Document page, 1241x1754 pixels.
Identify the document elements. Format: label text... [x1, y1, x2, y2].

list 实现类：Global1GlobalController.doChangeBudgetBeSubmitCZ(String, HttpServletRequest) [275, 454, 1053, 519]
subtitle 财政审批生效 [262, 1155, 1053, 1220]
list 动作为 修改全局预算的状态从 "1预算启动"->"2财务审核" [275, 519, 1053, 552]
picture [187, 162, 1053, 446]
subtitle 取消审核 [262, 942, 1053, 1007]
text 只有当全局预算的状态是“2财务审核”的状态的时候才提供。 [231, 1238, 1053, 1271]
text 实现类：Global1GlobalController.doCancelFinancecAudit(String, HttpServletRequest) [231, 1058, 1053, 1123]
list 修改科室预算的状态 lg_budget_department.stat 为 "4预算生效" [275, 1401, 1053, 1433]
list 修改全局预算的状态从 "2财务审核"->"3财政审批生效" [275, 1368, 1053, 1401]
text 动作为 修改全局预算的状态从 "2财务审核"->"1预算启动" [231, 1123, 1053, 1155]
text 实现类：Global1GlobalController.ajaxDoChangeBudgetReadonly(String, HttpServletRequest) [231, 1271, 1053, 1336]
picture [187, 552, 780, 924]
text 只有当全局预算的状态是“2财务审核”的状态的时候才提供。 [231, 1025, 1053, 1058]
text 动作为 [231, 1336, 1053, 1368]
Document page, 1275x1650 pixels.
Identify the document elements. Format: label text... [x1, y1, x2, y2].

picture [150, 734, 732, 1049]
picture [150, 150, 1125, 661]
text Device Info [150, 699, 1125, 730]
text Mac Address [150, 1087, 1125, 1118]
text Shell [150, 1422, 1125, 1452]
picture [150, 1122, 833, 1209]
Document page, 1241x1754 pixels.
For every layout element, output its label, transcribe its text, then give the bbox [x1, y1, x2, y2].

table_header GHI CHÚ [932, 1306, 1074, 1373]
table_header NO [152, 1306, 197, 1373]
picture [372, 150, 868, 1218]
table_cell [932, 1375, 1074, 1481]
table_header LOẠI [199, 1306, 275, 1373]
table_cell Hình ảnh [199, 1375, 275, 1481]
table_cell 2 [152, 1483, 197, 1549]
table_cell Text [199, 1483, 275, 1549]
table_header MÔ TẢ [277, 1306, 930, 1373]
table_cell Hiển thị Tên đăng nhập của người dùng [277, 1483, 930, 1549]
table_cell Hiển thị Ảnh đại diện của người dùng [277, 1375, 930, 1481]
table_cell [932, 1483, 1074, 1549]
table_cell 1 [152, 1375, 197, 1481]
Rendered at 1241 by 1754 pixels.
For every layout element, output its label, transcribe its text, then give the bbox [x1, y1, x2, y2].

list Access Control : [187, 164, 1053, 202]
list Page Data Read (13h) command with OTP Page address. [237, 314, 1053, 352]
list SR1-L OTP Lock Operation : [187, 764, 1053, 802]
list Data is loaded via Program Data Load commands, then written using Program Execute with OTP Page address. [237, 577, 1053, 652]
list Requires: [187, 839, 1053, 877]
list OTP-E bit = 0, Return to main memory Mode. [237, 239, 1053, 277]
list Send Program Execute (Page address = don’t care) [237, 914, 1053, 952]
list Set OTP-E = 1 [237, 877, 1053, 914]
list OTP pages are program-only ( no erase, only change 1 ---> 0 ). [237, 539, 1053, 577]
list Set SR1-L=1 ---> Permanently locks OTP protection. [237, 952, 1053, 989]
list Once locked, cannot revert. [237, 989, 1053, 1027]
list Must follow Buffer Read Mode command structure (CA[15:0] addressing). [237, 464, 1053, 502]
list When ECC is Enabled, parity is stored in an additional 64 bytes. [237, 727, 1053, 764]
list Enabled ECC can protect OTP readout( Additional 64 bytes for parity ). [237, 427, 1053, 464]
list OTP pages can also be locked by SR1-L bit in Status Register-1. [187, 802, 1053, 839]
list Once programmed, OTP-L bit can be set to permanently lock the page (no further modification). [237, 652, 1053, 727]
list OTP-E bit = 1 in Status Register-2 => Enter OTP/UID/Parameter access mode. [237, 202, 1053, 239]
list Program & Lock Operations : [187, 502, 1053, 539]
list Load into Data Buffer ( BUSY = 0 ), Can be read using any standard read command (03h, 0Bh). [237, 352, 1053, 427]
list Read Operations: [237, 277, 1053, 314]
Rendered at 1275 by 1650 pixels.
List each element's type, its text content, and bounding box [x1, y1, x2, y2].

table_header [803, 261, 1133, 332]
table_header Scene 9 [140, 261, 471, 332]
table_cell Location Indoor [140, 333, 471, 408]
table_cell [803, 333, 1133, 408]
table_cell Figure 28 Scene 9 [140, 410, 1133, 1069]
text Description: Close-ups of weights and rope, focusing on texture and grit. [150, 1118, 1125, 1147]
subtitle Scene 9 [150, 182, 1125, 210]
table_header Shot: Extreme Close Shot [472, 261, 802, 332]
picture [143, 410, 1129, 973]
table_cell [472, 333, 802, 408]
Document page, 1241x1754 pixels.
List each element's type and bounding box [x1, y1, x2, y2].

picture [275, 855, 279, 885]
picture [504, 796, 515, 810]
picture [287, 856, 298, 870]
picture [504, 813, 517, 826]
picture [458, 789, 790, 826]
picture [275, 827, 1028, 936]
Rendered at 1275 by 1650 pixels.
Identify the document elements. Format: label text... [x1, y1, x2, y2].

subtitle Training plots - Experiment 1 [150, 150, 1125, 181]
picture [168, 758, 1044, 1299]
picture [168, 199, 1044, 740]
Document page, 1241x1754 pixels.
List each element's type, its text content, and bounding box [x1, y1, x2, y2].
==================================================
▸ Task brief: The records above should be returned exactly.

▸ Worked solution:
Document page, 1241x1754 pixels.
Identify the document elements. Format: label text... [x1, y1, x2, y2].

list 实现类：Global1GlobalController.doChangeBudgetBeSubmitCZ(String, HttpServletRequest) [275, 454, 1053, 519]
subtitle 财政审批生效 [262, 1155, 1053, 1220]
list 动作为 修改全局预算的状态从 "1预算启动"->"2财务审核" [275, 519, 1053, 552]
picture [187, 162, 1053, 446]
subtitle 取消审核 [262, 942, 1053, 1007]
text 只有当全局预算的状态是“2财务审核”的状态的时候才提供。 [231, 1238, 1053, 1271]
text 实现类：Global1GlobalController.doCancelFinancecAudit(String, HttpServletRequest) [231, 1058, 1053, 1123]
list 修改科室预算的状态 lg_budget_department.stat 为 "4预算生效" [275, 1401, 1053, 1433]
list 修改全局预算的状态从 "2财务审核"->"3财政审批生效" [275, 1368, 1053, 1401]
text 动作为 修改全局预算的状态从 "2财务审核"->"1预算启动" [231, 1123, 1053, 1155]
text 实现类：Global1GlobalController.ajaxDoChangeBudgetReadonly(String, HttpServletRequest) [231, 1271, 1053, 1336]
picture [187, 552, 780, 924]
text 只有当全局预算的状态是“2财务审核”的状态的时候才提供。 [231, 1025, 1053, 1058]
text 动作为 [231, 1336, 1053, 1368]
Document page, 1275x1650 pixels.
Identify the document elements. Format: label text... [x1, y1, x2, y2].

picture [150, 734, 732, 1049]
picture [150, 150, 1125, 661]
text Device Info [150, 699, 1125, 730]
text Mac Address [150, 1087, 1125, 1118]
text Shell [150, 1422, 1125, 1452]
picture [150, 1122, 833, 1209]
Document page, 1241x1754 pixels.
For every layout element, output its label, transcribe its text, then give the bbox [x1, y1, x2, y2].

table_header GHI CHÚ [932, 1306, 1074, 1373]
table_header NO [152, 1306, 197, 1373]
picture [372, 150, 868, 1218]
table_cell [932, 1375, 1074, 1481]
table_header LOẠI [199, 1306, 275, 1373]
table_cell Hình ảnh [199, 1375, 275, 1481]
table_cell 2 [152, 1483, 197, 1549]
table_cell Text [199, 1483, 275, 1549]
table_header MÔ TẢ [277, 1306, 930, 1373]
table_cell Hiển thị Tên đăng nhập của người dùng [277, 1483, 930, 1549]
table_cell Hiển thị Ảnh đại diện của người dùng [277, 1375, 930, 1481]
table_cell [932, 1483, 1074, 1549]
table_cell 1 [152, 1375, 197, 1481]
Rendered at 1241 by 1754 pixels.
For every layout element, output its label, transcribe its text, then give the bbox [x1, y1, x2, y2].

list Access Control : [187, 164, 1053, 202]
list Page Data Read (13h) command with OTP Page address. [237, 314, 1053, 352]
list SR1-L OTP Lock Operation : [187, 764, 1053, 802]
list Data is loaded via Program Data Load commands, then written using Program Execute with OTP Page address. [237, 577, 1053, 652]
list Requires: [187, 839, 1053, 877]
list OTP-E bit = 0, Return to main memory Mode. [237, 239, 1053, 277]
list Send Program Execute (Page address = don’t care) [237, 914, 1053, 952]
list Set OTP-E = 1 [237, 877, 1053, 914]
list OTP pages are program-only ( no erase, only change 1 ---> 0 ). [237, 539, 1053, 577]
list Set SR1-L=1 ---> Permanently locks OTP protection. [237, 952, 1053, 989]
list Once locked, cannot revert. [237, 989, 1053, 1027]
list Must follow Buffer Read Mode command structure (CA[15:0] addressing). [237, 464, 1053, 502]
list When ECC is Enabled, parity is stored in an additional 64 bytes. [237, 727, 1053, 764]
list Enabled ECC can protect OTP readout( Additional 64 bytes for parity ). [237, 427, 1053, 464]
list OTP pages can also be locked by SR1-L bit in Status Register-1. [187, 802, 1053, 839]
list Once programmed, OTP-L bit can be set to permanently lock the page (no further modification). [237, 652, 1053, 727]
list OTP-E bit = 1 in Status Register-2 => Enter OTP/UID/Parameter access mode. [237, 202, 1053, 239]
list Program & Lock Operations : [187, 502, 1053, 539]
list Load into Data Buffer ( BUSY = 0 ), Can be read using any standard read command (03h, 0Bh). [237, 352, 1053, 427]
list Read Operations: [237, 277, 1053, 314]
Rendered at 1275 by 1650 pixels.
List each element's type, its text content, and bounding box [x1, y1, x2, y2].

table_header [803, 261, 1133, 332]
table_header Scene 9 [140, 261, 471, 332]
table_cell Location Indoor [140, 333, 471, 408]
table_cell [803, 333, 1133, 408]
table_cell Figure 28 Scene 9 [140, 410, 1133, 1069]
text Description: Close-ups of weights and rope, focusing on texture and grit. [150, 1118, 1125, 1147]
subtitle Scene 9 [150, 182, 1125, 210]
table_header Shot: Extreme Close Shot [472, 261, 802, 332]
picture [143, 410, 1129, 973]
table_cell [472, 333, 802, 408]
Document page, 1241x1754 pixels.
List each element's type and bounding box [x1, y1, x2, y2].

picture [275, 855, 279, 885]
picture [504, 796, 515, 810]
picture [287, 856, 298, 870]
picture [504, 813, 517, 826]
picture [458, 789, 790, 826]
picture [275, 827, 1028, 936]
Rendered at 1275 by 1650 pixels.
Identify the document elements. Format: label text... [x1, y1, x2, y2].

subtitle Training plots - Experiment 1 [150, 150, 1125, 181]
picture [168, 758, 1044, 1299]
picture [168, 199, 1044, 740]
Document page, 1241x1754 pixels.
List each element's type, its text content, and bounding box [x1, y1, x2, y2].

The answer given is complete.